The announcement caught many observers off guard, and understandably so. Midjourney openly admits this has nothing to do with anything it has built before. But the company says it’s asking itself bigger questions now, like what it wants to become and how it wants to stand apart. Its answer is Midjourney Medical, with the Scanner as its first physical product.

“We’ve dreamed of something as powerful as MRI, and as casual as a trip to the spa,” the company wrote in its blog post. That framing tells you a lot about what Midjourney is going for: medical-grade imaging without the clinical intimidation of a hospital.

How the scanner actually works

The machine uses ultrasound, not radiation, which makes it fundamentally different from X-rays or CT scans. Here’s how a session works:

  • You step onto a platform and the machine slowly submerges you in water at about 2 inches per second
  • Your body passes through a ring packed with half a million tiny squares, each about the size of a grain of sand
  • Each square can both emit ultrasonic waves and pick up the ripples that bounce back from your body
  • The data is processed into a detailed 3D map of your body

Midjourney compares the effect to being surrounded by half a million tiny dolphins using echolocation simultaneously. The result is described as looking similar to an MRI scan but produced in a fraction of the time. A full-body MRI typically takes 60 to 90 minutes. Midjourney’s target is under 60 seconds.

The technology behind it

Midjourney isn’t building this alone.
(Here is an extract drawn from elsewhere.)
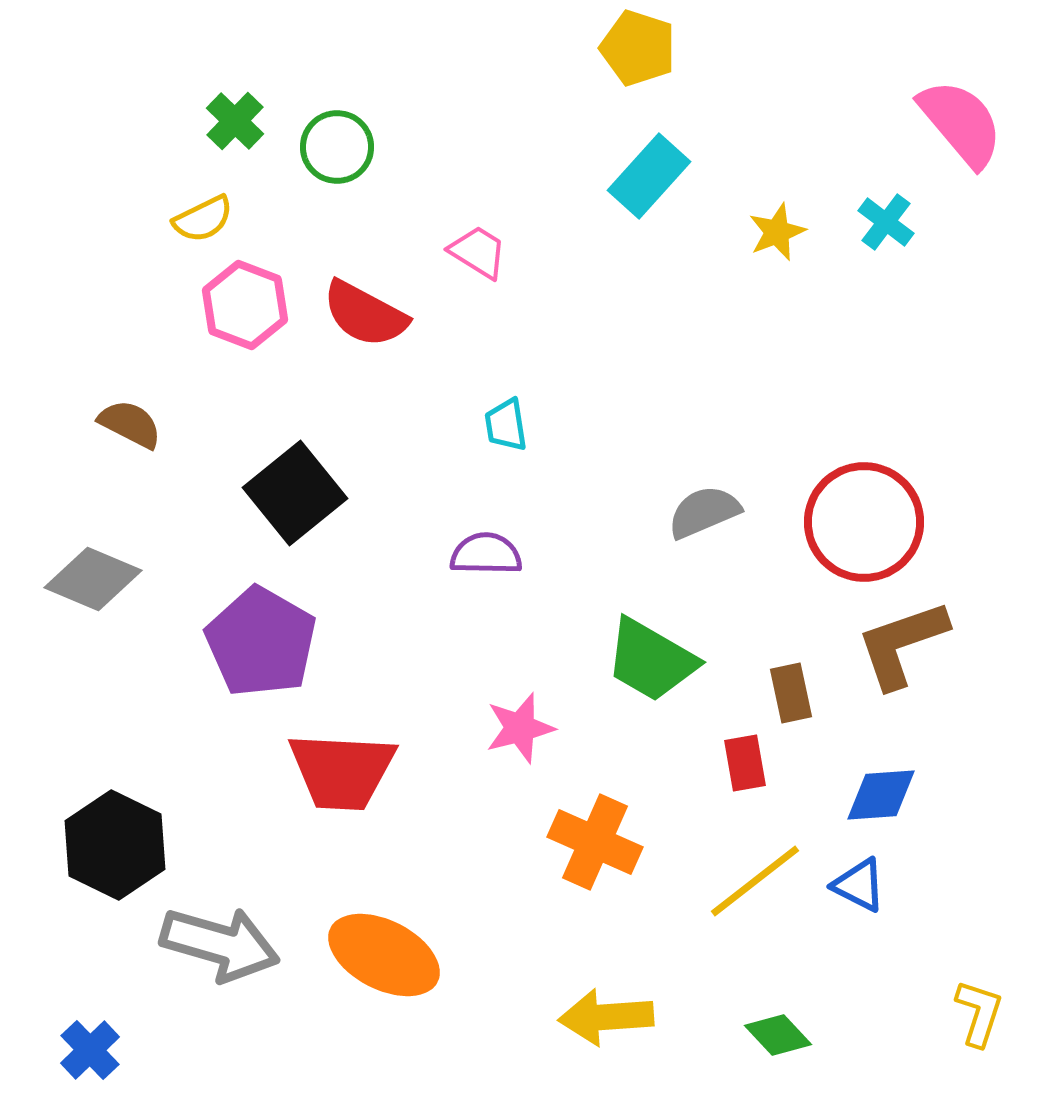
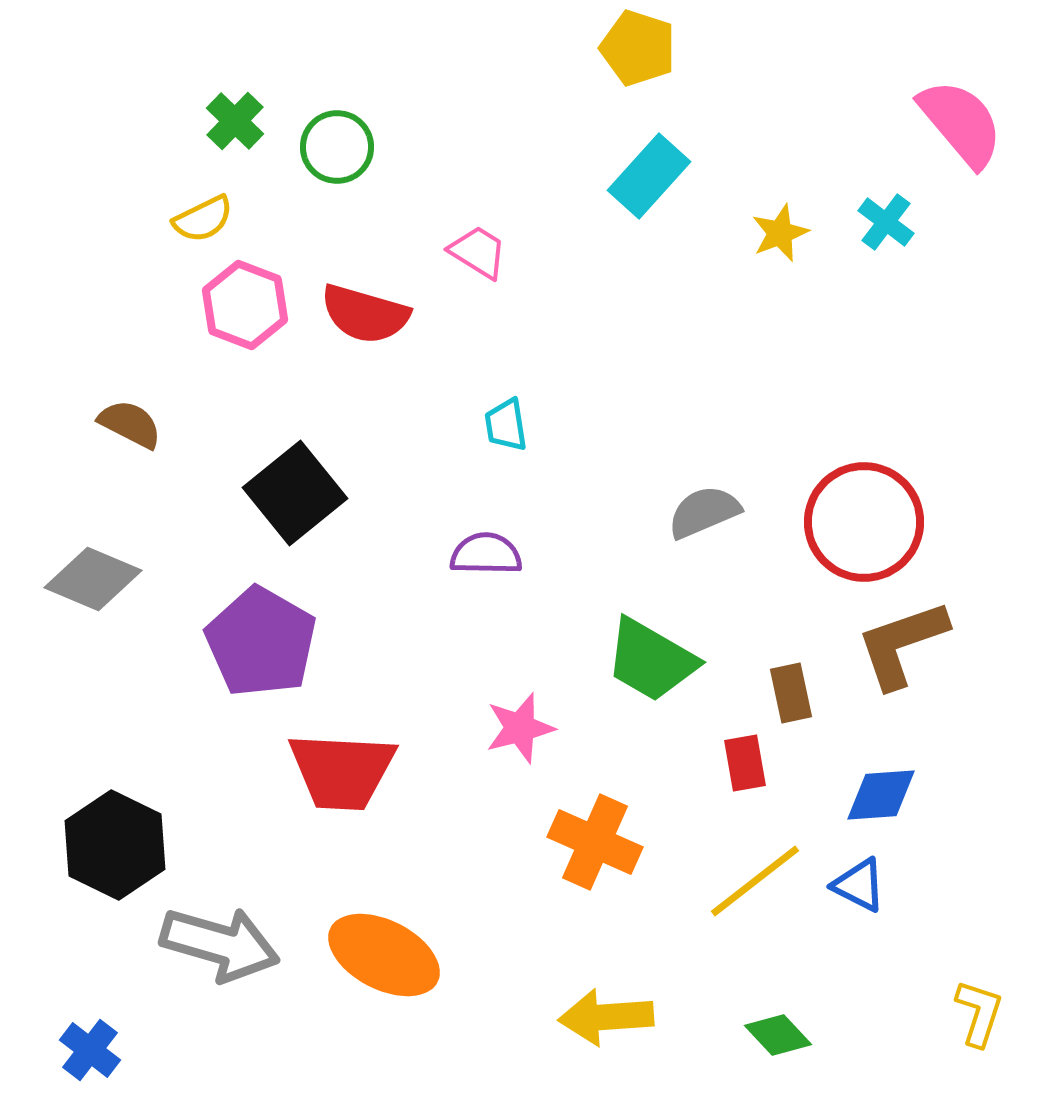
yellow star: moved 3 px right, 1 px down
red semicircle: rotated 12 degrees counterclockwise
blue cross: rotated 8 degrees counterclockwise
The company partnered with Butterfly Network, a maker of handheld ultrasound devices, signing a licensing agreement in November 2025 that gives Midjourney exclusive rights to Butterfly’s ultrasound-on-chip technology. That chip technology is what makes it possible to pack so many ultrasound sensors into a single compact ring.

The project is led by Tom Calloway, PhD, who heads up medical research at Midjourney.

The roadmap to get there

Midjourney has laid out a clear timeline, though plenty can change between now and the finish line:

  • Next 12 months: Algorithm refinement, research trials, and work on a second-generation hardware design
  • 2027: First Midjourney Spa opens in San Francisco, housing the scanners for public use
  • Ongoing: FDA approval process for diagnostic capabilities
  • 2028: Expansion to more cities and launch of a third-generation machine using custom silicon for significantly better image quality
  • 2031: Target of 50,000 scanners deployed worldwide

The FDA approval step is the one that will determine how useful these scanners actually become for healthcare. Right now, they can produce detailed images, but without regulatory sign-off, they can’t be used to formally diagnose conditions.
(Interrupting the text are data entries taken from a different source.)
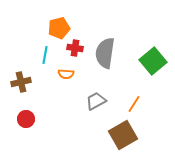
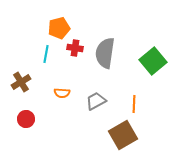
cyan line: moved 1 px right, 1 px up
orange semicircle: moved 4 px left, 19 px down
brown cross: rotated 18 degrees counterclockwise
orange line: rotated 30 degrees counterclockwise
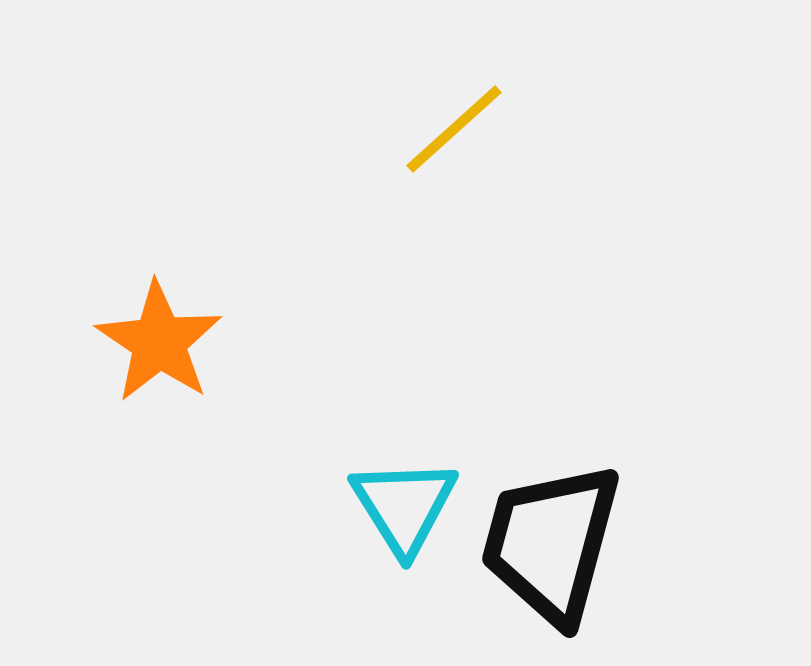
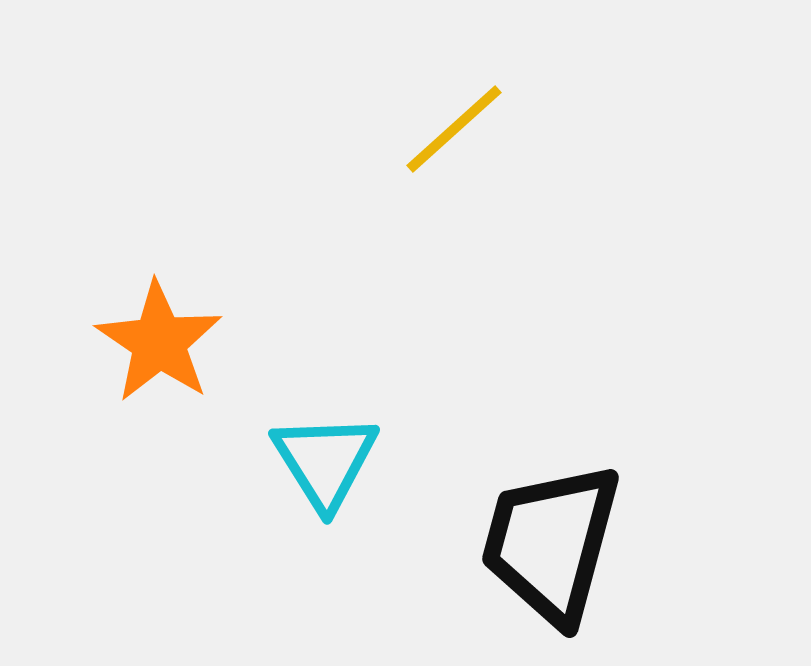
cyan triangle: moved 79 px left, 45 px up
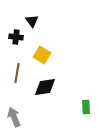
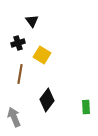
black cross: moved 2 px right, 6 px down; rotated 24 degrees counterclockwise
brown line: moved 3 px right, 1 px down
black diamond: moved 2 px right, 13 px down; rotated 45 degrees counterclockwise
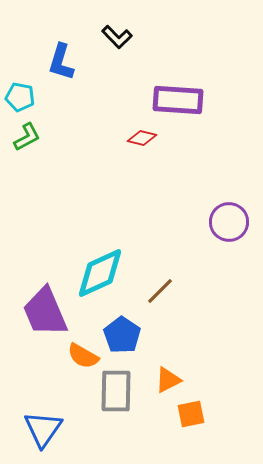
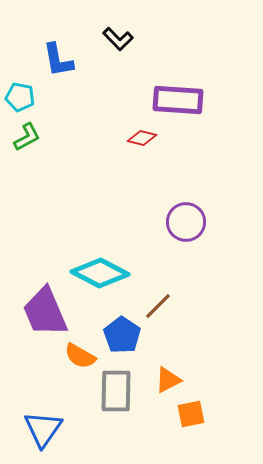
black L-shape: moved 1 px right, 2 px down
blue L-shape: moved 3 px left, 2 px up; rotated 27 degrees counterclockwise
purple circle: moved 43 px left
cyan diamond: rotated 52 degrees clockwise
brown line: moved 2 px left, 15 px down
orange semicircle: moved 3 px left
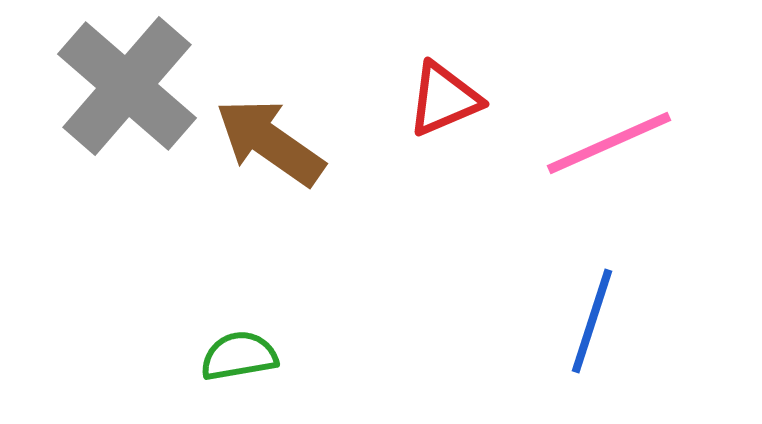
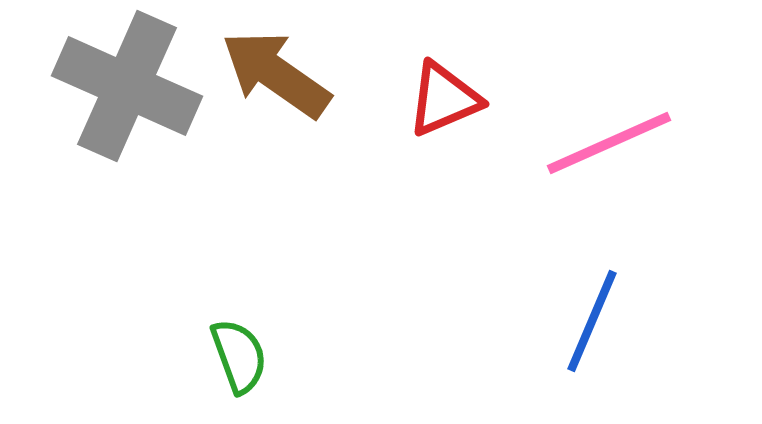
gray cross: rotated 17 degrees counterclockwise
brown arrow: moved 6 px right, 68 px up
blue line: rotated 5 degrees clockwise
green semicircle: rotated 80 degrees clockwise
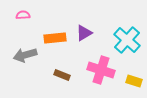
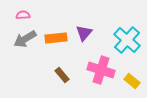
purple triangle: rotated 18 degrees counterclockwise
orange rectangle: moved 1 px right
gray arrow: moved 16 px up; rotated 15 degrees counterclockwise
brown rectangle: rotated 28 degrees clockwise
yellow rectangle: moved 2 px left; rotated 21 degrees clockwise
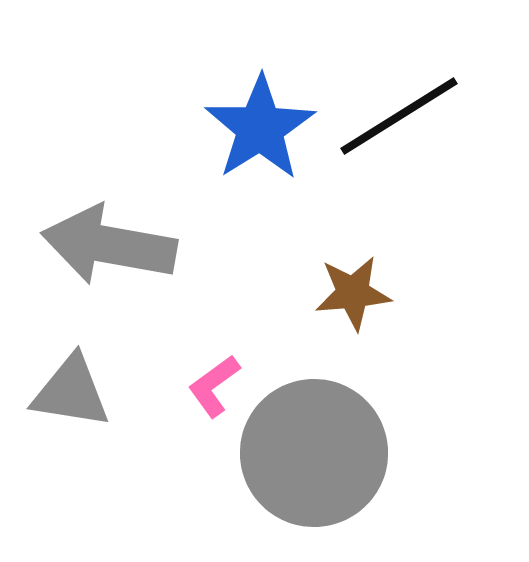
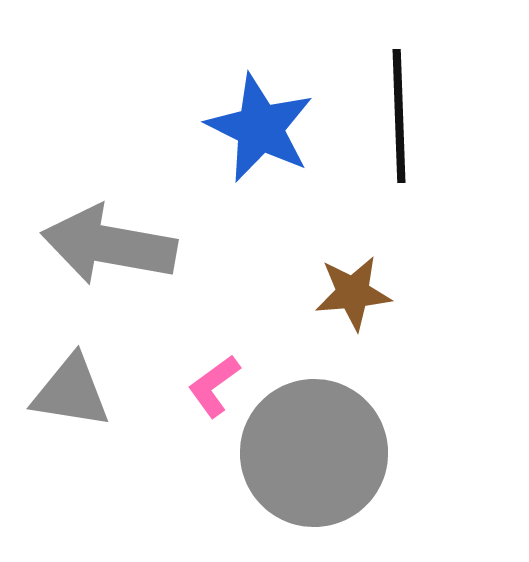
black line: rotated 60 degrees counterclockwise
blue star: rotated 14 degrees counterclockwise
Why Midjourney thinks this matters

The company is making a bold claim about what widespread early imaging could do at a global scale. “We think it’s completely possible that with enough early imaging in the future, the world could avoid 30 percent of all deaths and 50 percent of all healthcare costs,” Midjourney said in its announcement.

That’s an ambitious number, but the underlying logic isn’t new. Early detection of conditions like cancer, cardiovascular disease, and organ abnormalities consistently leads to better outcomes and cheaper treatment. The barrier has always been access: MRI machines are expensive, slow, and often require a doctor’s referral to access. A 60-second scan available at a walk-in spa, if it delivers on that promise, would change the calculus significantly.
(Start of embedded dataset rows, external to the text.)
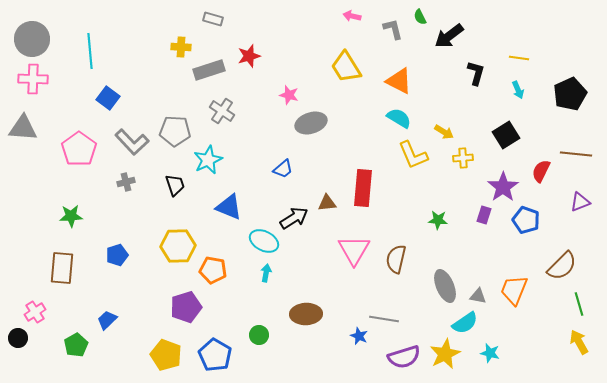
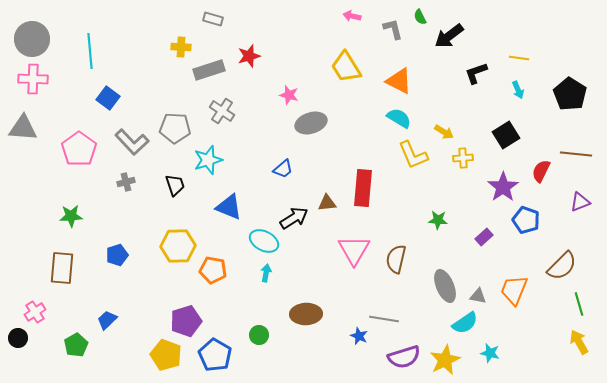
black L-shape at (476, 73): rotated 125 degrees counterclockwise
black pentagon at (570, 94): rotated 16 degrees counterclockwise
gray pentagon at (175, 131): moved 3 px up
cyan star at (208, 160): rotated 8 degrees clockwise
purple rectangle at (484, 215): moved 22 px down; rotated 30 degrees clockwise
purple pentagon at (186, 307): moved 14 px down
yellow star at (445, 354): moved 6 px down
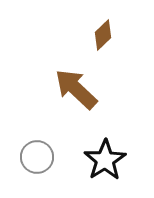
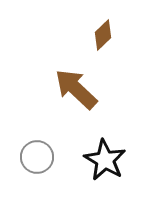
black star: rotated 9 degrees counterclockwise
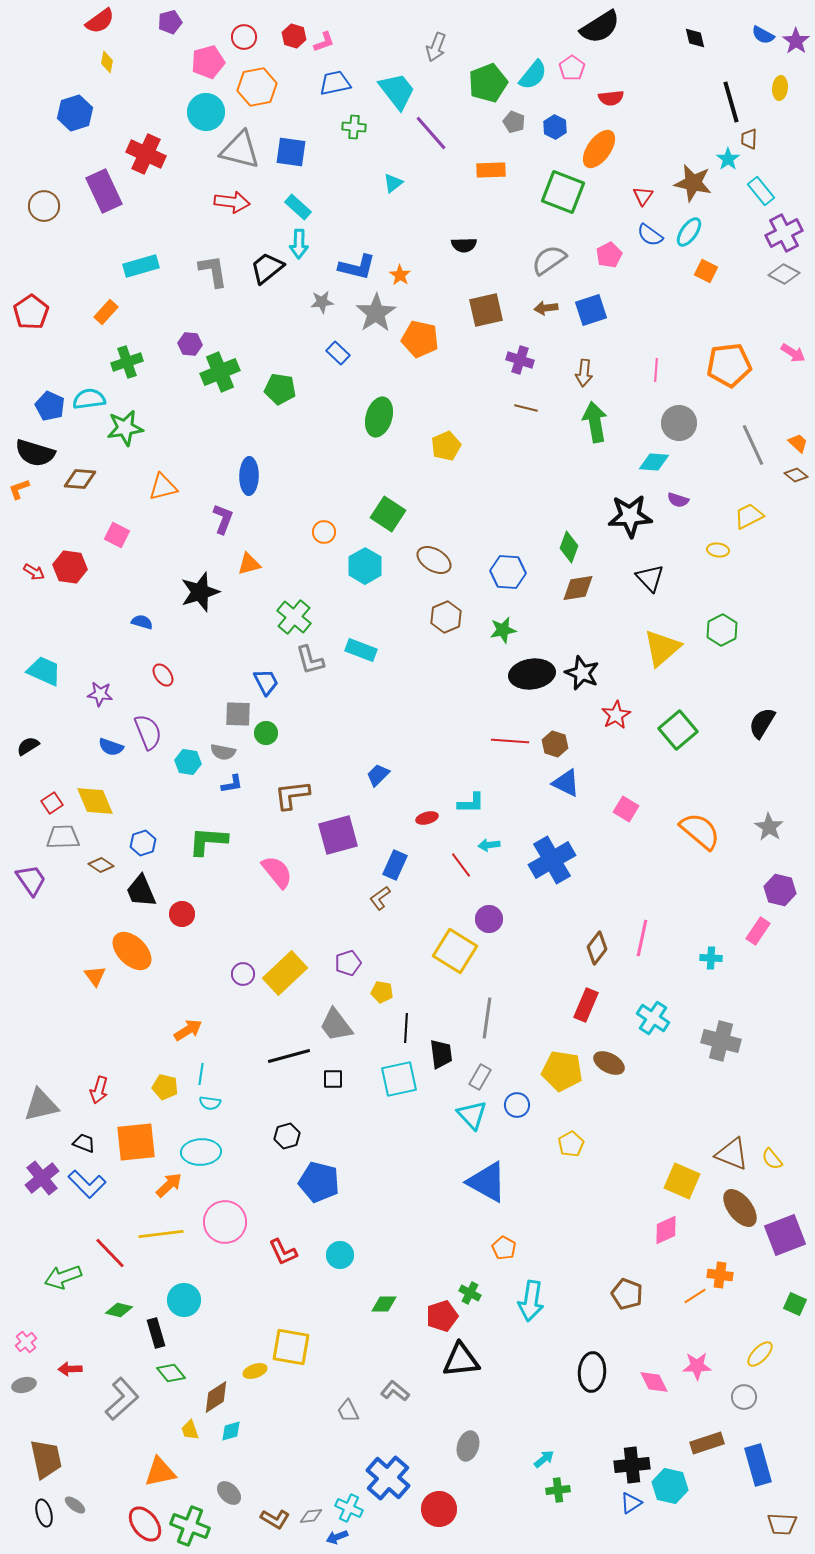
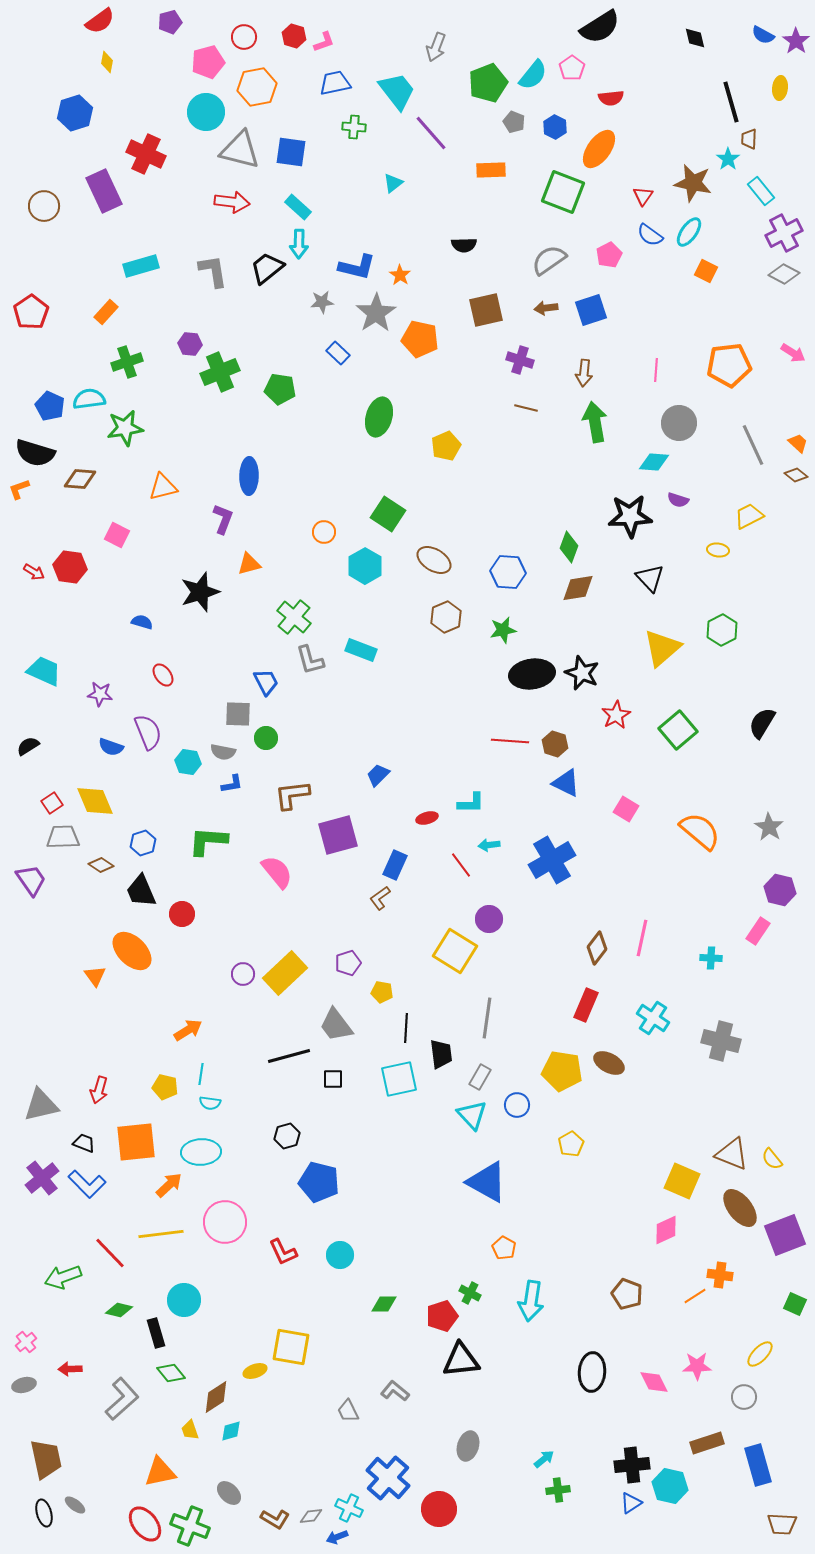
green circle at (266, 733): moved 5 px down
Whether Midjourney can pull this off is another question entirely. Building consumer hardware at scale, getting FDA clearance, and convincing the medical establishment to take a spa-based ultrasound scanner seriously are all separate, difficult problems. But the company has deep pockets and a track record of moving fast in unexpected directions. For now, all eyes will be on that first San Francisco location when it opens next year.